Urinary tract infections (UTIs) are among the most common bacterial infections in young children and can cause a lot of damage if not diagnosed and treated in a timely fashion.

It is thus important that our screening tests are as accurate as possible. In recent years, some of the commonly used screening tests (dipstick and microscopic urinalysis) have become increasingly performed on automated analyzers.

Dr. Nader Shaikh and colleagues at the Children’s Hospital of Pittsburgh, Cincinnati Children’s Hospital, and Children’s National Hospital looked at the sensitivity and specificity of commonly used screening tests for UTI in detecting pyuria, or the presence of white blood cells (WBCs) in the urine. Their article, entitled “Accuracy of Screening Tests for the Diagnosis of Urinary Tract Infection in Young Children,” is being early released in Pediatrics this month (10.1542/peds.2024-066600).

The authors analyzed urine samples that were collected by catheterization from 4188 children 1–35 months of age. Only samples that had results from both urinalysis and culture were included.

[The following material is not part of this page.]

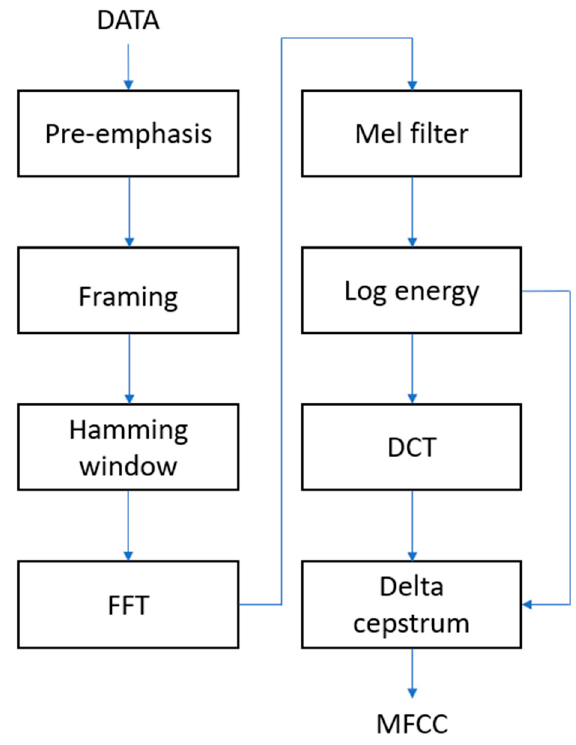
Figure 4. Flow chart of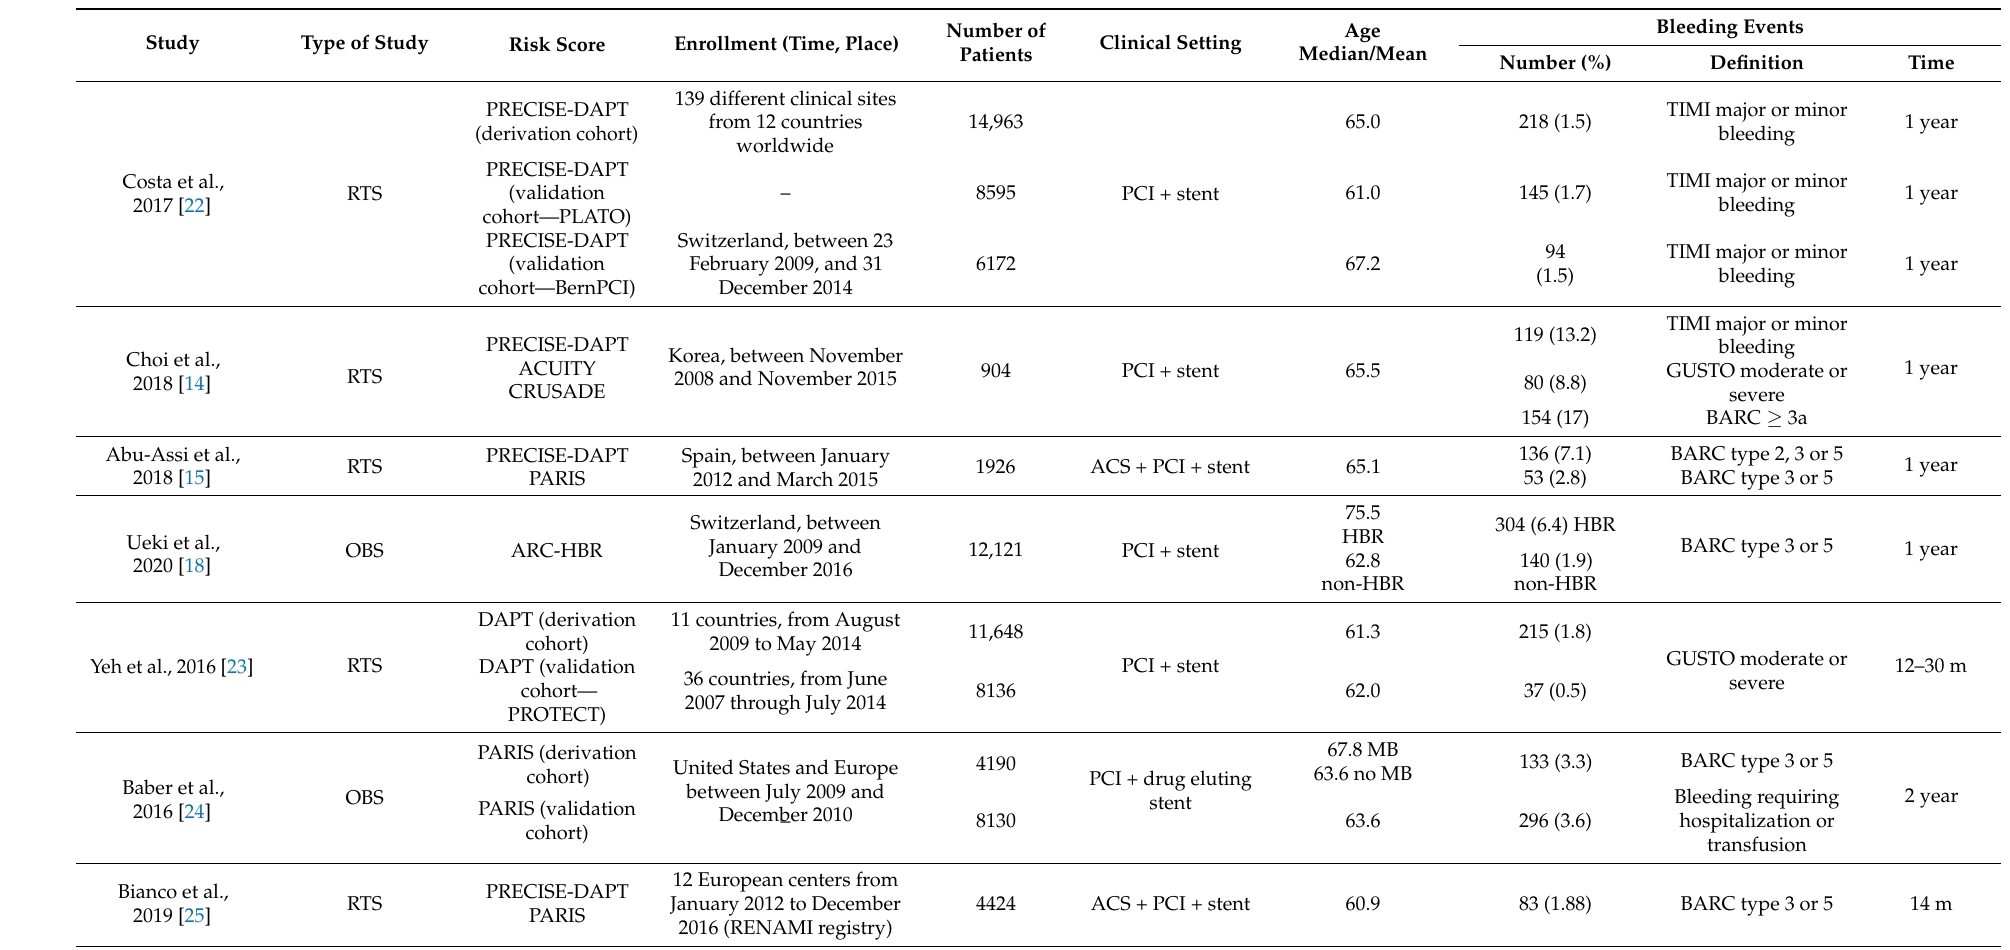
Table 1. General characteristics of studies included in present systematic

Using a positive urine culture (defined as growth of at least 50,000 CFU/mL of a single organism), they compared 5 methods for assessing pyuria as a screening test for UTI:

  • Leukocyte esterase on dipstick
  • Manual WBC count using a hemocytometer
  • Manual WBC count without using a hemocytometer
  • Automated WBC count using flow cytometry
  • Automated WBC enumeration using digital imaging with particle recognition.

Approximately 10% of the urine cultures were positive. Overall, sensitivity of the screening tests ranged from 76% to 88%. Thus, 12% to 24% of UTIs were missed on the screening tests.

In an invited commentary (10.1542/peds.2024-068242), Drs. Brian Becknell and Joshua Watson from Nationwide Children’s Hospital agree that if we depend upon “urinalysis with reflex culture”—which is when the urine culture is only done when the urinalysis is abnormal—to diagnose UTIs in young children, we will miss children with UTI who do not have pyuria.

My takeaways from this article and commentary are that young children can have culture-proven UTI without pyuria, and if you are concerned enough about the possibility of UTI in a young child to send a urinalysis, then it is probably better to order a separate urine culture rather than a reflex culture that depends on the presence of pyuria to be performed.